§ Hedefler:
A – Özür kampanyasıyla ilgili metinde Barış Atila'nın kampanyayı “bir girişim” olarak tanımlarken kullandığı nitelemeleri sıralayınız.
B – Özür kampanyasıyla ilgili metindeki “Elbette her ferdin fikir beyan etme hakkı vardır.” cümlesini İngilizceye çeviriniz.

§ Metin Bloğu:

Kompleksli bazı insanların bu konu üzerinde fikir belirtirken, konunun tarihi gerçekleri hakkında yeterli bilgi edinmediklerini söyleyen Atila, bu çevrelerin, bilgileri olmadığı bir hususta beyanda bulunmalarının tamamen deli saçması olduğunu belirtti.
KAMPANYA YOZLAŞMANIN ESERİDİR
Erzurum Ülkü Ocakları İl Başkanı Barış Atila, son günlerde gündemi meşgul eden özür kampanyasının, kasıtlı, tarihi gerçeklerden uzak ve cahilce bir girişim olduğunu vurgulayarak, “Elbette her ferdin fikir beyan etme hakkı vardır. Fikir beyan edilmesi tabi ki fikir beyan edilecek konu hakkında yeterli bilgi ve birikim ışığında yapılırsa, meselenin çözümü açısından da fayda sağlar. Ancak bu yapılanların, tarihin gerçeklerinden uzak, hiç bir bilgi temeline dayanmayan, sırf komplekslerle birilerinin aferinlerine muhtaç bir ruh haliyle meselenin çözümüne hiç bir faydasının olmayacağı gibi, Ermeni meselesini gerçek mecrasından uzaklaştırmak gayesine de hizmet edecek bir tavırdır. Türkiye bir yandan sürüklendiği derin stratejik sorunlarla boğuşurken, kendilerini aydın olarak tanımlayan bir grubun Ermenilerden özür dilenmesi maksadıyla başlatmak istedikleri kampanya, yozlaşma ve çürümenin ulaştığı vahim durumu göstermesi bakımından ibret vericidir” diye konuştu.

[Bir derlemeden kayıtlar]
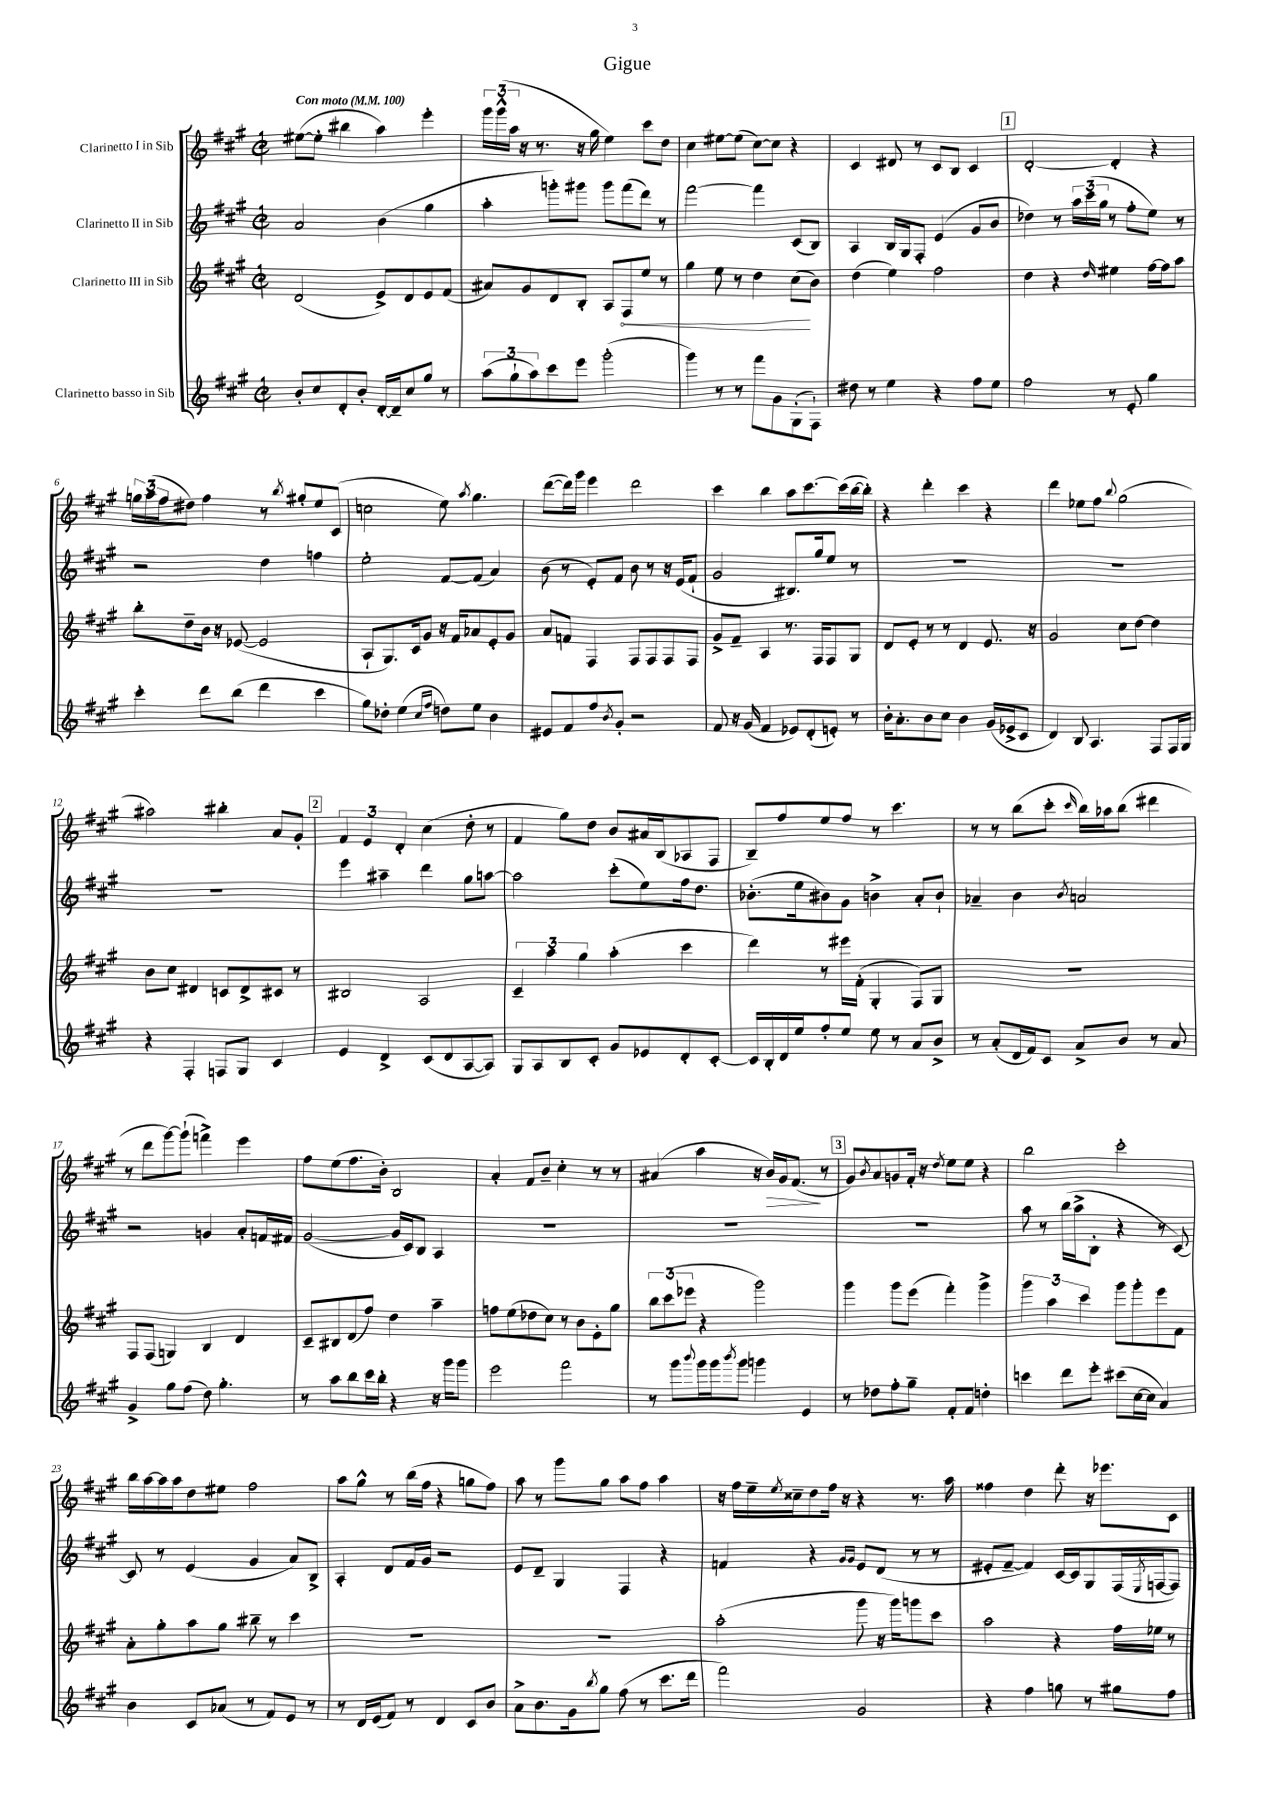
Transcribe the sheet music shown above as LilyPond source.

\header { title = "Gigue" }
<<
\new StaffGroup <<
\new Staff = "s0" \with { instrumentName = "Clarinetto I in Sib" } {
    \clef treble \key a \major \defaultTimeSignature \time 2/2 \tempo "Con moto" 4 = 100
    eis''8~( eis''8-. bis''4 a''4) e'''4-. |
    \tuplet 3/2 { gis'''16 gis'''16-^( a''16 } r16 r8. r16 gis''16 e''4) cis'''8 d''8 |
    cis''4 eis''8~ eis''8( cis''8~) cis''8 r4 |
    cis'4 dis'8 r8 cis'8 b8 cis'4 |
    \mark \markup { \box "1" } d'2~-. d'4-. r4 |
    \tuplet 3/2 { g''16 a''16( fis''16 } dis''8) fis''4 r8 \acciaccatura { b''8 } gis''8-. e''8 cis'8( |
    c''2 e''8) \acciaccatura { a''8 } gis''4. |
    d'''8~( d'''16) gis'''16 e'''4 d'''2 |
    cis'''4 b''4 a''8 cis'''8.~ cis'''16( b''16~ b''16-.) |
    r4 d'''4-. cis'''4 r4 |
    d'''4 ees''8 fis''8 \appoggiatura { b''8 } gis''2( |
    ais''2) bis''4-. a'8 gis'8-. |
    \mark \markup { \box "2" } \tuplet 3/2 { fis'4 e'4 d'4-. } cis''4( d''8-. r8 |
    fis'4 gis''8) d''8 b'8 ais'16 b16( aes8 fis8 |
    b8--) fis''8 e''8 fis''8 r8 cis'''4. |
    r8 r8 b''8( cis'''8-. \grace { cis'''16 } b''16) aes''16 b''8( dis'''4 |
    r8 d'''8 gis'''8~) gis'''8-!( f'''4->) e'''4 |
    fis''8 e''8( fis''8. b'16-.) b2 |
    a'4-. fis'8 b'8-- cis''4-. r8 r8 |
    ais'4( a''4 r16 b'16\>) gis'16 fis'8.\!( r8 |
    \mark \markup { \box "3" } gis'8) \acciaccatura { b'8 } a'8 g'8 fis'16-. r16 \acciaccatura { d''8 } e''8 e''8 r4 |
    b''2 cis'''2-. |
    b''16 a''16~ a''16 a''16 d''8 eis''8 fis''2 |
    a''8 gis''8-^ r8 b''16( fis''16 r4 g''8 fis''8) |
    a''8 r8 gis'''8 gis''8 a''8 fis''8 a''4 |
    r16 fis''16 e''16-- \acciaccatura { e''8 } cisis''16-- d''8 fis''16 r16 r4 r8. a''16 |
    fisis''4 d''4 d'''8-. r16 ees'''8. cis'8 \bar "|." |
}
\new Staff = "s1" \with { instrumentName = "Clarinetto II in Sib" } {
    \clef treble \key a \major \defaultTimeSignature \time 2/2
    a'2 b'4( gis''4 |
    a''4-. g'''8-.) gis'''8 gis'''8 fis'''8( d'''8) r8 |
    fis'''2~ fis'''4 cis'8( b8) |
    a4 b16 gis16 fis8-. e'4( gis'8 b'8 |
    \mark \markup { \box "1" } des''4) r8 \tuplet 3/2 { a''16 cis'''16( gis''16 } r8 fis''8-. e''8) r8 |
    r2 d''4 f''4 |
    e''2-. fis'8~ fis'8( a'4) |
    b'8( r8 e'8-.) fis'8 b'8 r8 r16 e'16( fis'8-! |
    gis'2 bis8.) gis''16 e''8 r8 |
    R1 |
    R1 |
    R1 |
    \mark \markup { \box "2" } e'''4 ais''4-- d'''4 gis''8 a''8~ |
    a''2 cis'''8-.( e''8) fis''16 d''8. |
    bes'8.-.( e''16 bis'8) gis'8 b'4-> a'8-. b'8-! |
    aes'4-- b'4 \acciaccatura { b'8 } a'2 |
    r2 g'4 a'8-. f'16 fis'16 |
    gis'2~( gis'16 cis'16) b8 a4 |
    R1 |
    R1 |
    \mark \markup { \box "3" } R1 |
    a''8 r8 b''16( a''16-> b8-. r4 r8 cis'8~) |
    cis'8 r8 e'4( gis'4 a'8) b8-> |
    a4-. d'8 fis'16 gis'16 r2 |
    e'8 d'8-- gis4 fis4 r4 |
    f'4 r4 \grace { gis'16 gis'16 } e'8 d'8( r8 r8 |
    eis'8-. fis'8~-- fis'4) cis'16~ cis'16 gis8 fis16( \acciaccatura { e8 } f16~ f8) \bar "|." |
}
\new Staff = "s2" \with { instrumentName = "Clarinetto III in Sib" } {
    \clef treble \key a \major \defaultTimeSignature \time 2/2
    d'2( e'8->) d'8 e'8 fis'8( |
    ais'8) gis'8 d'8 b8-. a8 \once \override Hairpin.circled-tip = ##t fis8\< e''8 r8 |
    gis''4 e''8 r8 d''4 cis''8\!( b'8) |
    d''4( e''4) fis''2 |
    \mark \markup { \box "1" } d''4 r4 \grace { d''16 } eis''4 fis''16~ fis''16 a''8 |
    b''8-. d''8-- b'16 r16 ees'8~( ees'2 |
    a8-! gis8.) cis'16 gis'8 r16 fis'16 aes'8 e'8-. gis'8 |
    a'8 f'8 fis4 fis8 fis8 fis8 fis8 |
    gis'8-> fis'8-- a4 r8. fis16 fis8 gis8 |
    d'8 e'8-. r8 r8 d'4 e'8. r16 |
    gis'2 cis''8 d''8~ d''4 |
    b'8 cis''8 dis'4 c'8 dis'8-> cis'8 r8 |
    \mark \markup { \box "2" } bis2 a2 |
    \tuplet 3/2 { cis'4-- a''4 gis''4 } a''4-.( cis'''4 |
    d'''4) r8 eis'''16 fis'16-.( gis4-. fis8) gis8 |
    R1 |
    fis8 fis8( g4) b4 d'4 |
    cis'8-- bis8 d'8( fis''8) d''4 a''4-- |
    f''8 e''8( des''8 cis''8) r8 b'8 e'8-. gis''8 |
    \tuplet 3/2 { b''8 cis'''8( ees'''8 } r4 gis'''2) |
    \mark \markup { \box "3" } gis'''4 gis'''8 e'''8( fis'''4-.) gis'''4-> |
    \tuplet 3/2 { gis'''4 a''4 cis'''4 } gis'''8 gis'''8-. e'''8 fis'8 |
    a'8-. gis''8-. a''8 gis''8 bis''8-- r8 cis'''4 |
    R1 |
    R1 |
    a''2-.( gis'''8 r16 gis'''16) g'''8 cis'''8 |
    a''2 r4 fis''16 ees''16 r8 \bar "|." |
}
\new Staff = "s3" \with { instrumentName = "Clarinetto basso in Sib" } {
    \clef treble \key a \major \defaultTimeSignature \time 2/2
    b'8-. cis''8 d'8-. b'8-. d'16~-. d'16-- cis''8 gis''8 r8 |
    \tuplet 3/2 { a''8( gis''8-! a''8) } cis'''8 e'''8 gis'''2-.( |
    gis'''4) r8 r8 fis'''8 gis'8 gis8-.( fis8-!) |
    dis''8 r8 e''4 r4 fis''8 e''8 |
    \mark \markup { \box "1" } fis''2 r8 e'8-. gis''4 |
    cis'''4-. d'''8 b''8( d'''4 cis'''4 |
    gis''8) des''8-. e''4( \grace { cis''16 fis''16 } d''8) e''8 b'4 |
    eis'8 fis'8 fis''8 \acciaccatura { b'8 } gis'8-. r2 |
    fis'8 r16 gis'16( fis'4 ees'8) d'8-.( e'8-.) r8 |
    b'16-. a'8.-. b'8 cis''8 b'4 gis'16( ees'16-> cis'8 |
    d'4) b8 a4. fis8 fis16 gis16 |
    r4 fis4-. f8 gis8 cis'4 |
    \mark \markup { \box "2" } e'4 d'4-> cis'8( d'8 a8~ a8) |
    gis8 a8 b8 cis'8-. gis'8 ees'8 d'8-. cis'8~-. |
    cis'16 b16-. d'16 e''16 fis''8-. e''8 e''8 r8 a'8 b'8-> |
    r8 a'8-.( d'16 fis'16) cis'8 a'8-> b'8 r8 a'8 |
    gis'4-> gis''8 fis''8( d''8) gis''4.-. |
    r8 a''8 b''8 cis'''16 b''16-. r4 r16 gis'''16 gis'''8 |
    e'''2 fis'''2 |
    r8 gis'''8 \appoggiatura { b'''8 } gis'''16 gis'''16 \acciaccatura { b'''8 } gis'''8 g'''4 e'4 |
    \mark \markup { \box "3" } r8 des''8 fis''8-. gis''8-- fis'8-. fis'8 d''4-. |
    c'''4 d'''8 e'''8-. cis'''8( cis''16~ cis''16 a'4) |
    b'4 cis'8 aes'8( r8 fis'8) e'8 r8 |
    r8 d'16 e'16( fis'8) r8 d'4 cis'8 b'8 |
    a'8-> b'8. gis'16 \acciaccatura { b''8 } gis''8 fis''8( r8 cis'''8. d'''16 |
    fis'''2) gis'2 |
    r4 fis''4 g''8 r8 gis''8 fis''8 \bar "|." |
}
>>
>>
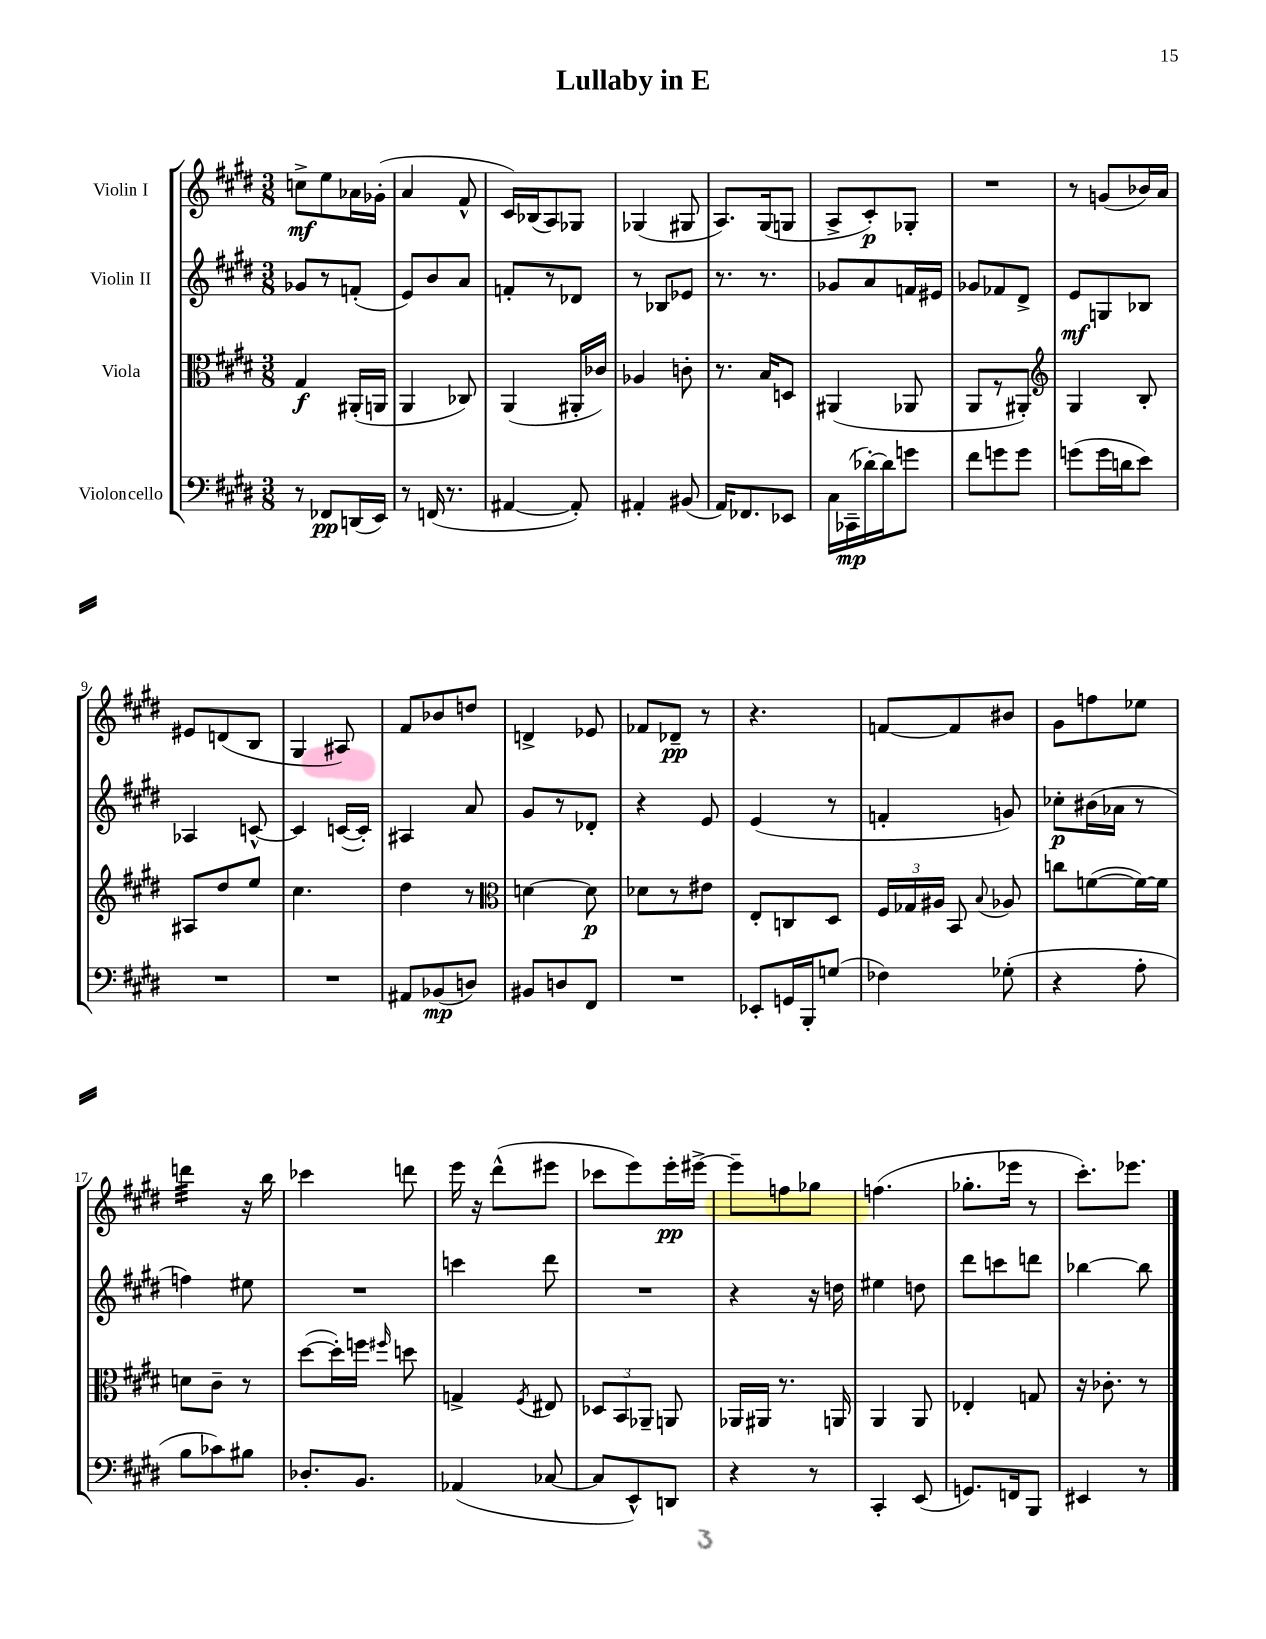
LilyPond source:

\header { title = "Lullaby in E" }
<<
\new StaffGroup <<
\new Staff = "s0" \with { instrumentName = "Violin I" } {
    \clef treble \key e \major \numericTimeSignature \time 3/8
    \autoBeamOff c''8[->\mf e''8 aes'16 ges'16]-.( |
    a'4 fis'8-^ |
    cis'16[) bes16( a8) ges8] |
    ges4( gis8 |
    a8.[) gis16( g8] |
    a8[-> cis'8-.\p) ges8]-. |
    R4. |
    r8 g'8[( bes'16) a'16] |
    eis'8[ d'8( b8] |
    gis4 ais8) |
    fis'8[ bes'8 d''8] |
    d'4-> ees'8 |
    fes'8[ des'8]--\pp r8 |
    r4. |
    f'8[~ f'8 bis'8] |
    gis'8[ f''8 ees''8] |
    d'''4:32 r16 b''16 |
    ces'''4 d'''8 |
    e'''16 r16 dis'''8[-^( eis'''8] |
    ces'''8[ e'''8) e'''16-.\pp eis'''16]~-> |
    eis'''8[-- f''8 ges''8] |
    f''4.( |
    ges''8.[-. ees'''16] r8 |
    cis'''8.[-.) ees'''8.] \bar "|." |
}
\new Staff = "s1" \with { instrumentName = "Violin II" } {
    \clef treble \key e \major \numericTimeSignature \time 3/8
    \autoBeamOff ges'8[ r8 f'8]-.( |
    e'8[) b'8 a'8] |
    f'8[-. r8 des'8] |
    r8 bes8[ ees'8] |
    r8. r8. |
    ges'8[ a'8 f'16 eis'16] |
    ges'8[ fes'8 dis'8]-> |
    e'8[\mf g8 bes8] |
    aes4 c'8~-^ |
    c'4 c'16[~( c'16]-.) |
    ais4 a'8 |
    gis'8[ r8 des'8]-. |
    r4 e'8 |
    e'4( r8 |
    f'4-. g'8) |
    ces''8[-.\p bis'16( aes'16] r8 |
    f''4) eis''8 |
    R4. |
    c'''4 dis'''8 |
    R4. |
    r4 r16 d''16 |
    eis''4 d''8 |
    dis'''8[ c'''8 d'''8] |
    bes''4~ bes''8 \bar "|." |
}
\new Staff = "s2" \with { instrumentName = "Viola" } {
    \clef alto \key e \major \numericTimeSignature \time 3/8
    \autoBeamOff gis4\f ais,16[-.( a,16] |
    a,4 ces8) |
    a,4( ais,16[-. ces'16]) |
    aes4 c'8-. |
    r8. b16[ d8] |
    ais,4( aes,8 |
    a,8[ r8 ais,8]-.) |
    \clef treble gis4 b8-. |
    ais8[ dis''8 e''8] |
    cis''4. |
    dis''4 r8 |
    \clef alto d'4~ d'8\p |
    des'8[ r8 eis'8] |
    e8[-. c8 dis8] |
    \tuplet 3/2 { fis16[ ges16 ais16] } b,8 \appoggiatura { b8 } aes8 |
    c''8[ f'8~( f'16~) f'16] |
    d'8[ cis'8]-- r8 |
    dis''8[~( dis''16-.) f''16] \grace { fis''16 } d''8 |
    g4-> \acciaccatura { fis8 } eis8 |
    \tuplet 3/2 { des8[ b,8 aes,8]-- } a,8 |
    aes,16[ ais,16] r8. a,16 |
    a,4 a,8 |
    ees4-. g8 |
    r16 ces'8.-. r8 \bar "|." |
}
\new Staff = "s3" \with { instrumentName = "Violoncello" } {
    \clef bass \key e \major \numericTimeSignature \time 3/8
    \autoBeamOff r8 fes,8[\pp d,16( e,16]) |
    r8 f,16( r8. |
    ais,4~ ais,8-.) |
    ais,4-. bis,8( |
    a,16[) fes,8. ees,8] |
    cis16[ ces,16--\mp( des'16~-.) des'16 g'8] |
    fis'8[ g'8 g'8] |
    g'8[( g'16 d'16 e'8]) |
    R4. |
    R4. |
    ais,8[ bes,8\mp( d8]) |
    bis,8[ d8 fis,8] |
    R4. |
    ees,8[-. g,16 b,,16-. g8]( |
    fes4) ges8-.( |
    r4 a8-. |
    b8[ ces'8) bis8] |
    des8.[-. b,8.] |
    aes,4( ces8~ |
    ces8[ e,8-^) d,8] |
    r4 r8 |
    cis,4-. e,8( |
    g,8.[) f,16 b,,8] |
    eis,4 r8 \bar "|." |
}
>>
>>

§ Alıştırma Cevapları:
A –
kasıtlı
tarihi gerçeklerden uzak
cahilce

B – Of course, every individual has the right to express an opinion.